学校支給の端末にはフィルタリング機能が設定されていることが多く、学習に関係のないサイトへアクセスしにくくなっています。

ただ、子どもたちは想像以上に機械の扱いに慣れるのが早く、学校によってはフィルタリングの抜け道を探して使ってしまうことが話題になることもあります。

もちろん学校でも情報モラルや端末の使い方について指導があります。しかし、それだけで十分とは限りません。

「学習以外の目的で使わない」「困ったことがあれば大人に相談する」「勝手に設定を変えない」など、ご家庭でも時々確認しておくと安心です。

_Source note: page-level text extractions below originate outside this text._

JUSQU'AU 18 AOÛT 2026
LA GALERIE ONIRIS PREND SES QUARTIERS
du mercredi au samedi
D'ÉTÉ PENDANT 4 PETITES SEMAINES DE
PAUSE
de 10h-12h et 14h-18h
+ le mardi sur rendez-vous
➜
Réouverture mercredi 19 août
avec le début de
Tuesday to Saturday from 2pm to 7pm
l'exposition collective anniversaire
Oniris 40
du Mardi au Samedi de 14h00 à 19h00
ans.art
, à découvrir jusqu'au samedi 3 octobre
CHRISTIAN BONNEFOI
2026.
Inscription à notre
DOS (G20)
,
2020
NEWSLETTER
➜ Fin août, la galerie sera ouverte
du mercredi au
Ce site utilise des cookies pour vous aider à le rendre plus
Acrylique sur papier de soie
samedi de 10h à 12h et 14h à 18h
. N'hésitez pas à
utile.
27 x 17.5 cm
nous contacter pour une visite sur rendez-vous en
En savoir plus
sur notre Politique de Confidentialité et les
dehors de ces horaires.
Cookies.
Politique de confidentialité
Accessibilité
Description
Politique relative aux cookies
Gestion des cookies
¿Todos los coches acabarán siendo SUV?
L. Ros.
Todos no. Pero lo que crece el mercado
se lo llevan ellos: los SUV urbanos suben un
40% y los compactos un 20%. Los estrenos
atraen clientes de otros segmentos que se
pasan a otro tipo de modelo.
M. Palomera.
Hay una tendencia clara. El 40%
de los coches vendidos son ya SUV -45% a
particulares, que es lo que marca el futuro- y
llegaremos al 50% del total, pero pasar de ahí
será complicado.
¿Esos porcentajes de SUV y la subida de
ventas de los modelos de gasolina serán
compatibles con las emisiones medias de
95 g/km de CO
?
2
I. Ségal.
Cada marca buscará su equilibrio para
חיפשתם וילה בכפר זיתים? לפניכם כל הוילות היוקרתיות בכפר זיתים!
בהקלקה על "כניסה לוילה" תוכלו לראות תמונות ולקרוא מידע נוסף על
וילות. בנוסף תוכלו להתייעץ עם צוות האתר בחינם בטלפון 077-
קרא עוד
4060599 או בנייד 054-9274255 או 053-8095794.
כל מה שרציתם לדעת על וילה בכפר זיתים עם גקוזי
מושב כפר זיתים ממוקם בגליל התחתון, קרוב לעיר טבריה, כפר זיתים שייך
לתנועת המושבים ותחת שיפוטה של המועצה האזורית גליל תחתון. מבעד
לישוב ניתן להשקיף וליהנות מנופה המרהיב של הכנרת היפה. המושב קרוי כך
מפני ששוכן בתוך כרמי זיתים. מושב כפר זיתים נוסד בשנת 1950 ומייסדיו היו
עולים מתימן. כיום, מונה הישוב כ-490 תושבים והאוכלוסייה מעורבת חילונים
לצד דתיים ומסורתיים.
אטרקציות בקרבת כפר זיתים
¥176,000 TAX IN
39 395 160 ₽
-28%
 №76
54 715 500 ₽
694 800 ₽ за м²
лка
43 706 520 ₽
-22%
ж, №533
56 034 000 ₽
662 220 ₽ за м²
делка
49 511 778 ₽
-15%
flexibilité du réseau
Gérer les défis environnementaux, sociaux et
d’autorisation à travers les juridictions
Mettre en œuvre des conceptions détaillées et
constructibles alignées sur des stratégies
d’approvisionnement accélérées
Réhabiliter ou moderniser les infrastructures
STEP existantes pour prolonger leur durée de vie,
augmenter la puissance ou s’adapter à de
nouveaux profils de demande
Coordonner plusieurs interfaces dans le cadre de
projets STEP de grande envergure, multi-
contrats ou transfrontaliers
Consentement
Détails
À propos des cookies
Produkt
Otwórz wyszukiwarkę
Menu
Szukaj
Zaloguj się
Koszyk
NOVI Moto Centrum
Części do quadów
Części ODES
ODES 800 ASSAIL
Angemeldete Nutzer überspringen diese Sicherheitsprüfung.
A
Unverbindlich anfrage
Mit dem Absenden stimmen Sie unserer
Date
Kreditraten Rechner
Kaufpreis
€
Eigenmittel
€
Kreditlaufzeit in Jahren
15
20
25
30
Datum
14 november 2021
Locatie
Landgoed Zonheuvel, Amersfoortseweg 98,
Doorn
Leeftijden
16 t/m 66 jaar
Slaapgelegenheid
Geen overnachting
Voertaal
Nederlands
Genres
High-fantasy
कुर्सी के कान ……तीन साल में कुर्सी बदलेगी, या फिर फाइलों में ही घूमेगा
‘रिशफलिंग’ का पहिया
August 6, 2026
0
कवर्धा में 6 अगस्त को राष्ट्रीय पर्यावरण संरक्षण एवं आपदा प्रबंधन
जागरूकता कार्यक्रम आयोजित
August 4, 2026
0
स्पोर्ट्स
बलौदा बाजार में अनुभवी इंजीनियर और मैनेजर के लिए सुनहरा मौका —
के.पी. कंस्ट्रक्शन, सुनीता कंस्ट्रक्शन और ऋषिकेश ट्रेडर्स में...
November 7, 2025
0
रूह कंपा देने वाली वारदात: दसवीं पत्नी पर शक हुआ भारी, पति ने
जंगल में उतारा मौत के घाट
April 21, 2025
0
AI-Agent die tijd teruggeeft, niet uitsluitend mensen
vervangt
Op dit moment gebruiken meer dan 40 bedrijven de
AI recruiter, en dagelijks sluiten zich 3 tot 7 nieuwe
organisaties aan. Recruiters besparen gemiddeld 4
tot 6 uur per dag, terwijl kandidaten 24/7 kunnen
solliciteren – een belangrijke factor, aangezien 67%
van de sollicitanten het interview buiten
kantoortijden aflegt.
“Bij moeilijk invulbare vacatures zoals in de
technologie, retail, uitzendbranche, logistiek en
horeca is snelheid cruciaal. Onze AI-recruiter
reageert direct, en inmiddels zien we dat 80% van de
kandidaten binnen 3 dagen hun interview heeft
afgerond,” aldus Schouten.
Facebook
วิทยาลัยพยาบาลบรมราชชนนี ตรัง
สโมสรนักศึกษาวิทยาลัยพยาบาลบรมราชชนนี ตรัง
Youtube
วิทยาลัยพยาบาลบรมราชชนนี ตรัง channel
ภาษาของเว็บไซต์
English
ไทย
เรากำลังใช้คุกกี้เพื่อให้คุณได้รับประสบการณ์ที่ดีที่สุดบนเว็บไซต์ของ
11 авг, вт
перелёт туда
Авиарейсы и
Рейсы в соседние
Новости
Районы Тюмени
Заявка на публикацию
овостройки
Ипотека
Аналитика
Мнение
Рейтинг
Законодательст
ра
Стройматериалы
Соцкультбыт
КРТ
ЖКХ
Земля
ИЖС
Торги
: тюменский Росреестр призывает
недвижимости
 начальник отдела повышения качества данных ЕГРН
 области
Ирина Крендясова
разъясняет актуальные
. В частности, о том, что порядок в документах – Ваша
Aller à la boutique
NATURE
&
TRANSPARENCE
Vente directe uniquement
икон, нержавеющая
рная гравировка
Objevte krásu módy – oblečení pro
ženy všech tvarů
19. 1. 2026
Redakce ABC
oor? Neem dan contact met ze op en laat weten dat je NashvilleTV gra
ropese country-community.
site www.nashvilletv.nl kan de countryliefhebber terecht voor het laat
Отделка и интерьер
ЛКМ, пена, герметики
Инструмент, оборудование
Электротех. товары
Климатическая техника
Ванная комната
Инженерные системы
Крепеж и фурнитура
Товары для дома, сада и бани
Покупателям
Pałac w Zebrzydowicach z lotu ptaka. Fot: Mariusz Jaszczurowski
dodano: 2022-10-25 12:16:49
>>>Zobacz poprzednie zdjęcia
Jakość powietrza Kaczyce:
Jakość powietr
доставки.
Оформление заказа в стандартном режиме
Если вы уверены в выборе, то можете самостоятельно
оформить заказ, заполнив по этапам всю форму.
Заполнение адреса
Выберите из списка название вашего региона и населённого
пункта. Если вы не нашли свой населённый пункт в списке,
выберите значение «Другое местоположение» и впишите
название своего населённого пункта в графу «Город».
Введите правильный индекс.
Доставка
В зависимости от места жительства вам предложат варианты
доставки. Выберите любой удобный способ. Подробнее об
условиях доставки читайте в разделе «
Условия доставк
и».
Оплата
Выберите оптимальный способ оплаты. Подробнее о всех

これから先、タブレットやパソコンを使わずに生活することはほとんどありません。だからこそ禁止することだけを目的にするのではなく、上手に付き合う力を親子で育てていきたいですね。

まとめ:タブレット学習と上手に付き合う

私立小学校でもタブレット学習は一般的になりつつあり、授業や宿題、学校との連絡などさまざまな場面で活用されています。ただし、運用方法は学校によって大きく異なり、毎日持ち帰る学校もあれば学校で保管する学校もあります。

タブレット学習には、教材を持ち運ぶ負担を減らしたり、将来必要になるデジタル機器の活用力を身につけたりできるメリットがあります。一方で、視力への配慮や利用ルールなど、家庭で気をつけたい点もあります。

大切なのは、タブレットそのものを良い悪いで判断しないことです。学校の方針を理解しながら、家庭でも使い方を確認し、子どもが上手に活用できるよう見守っていきたいですね。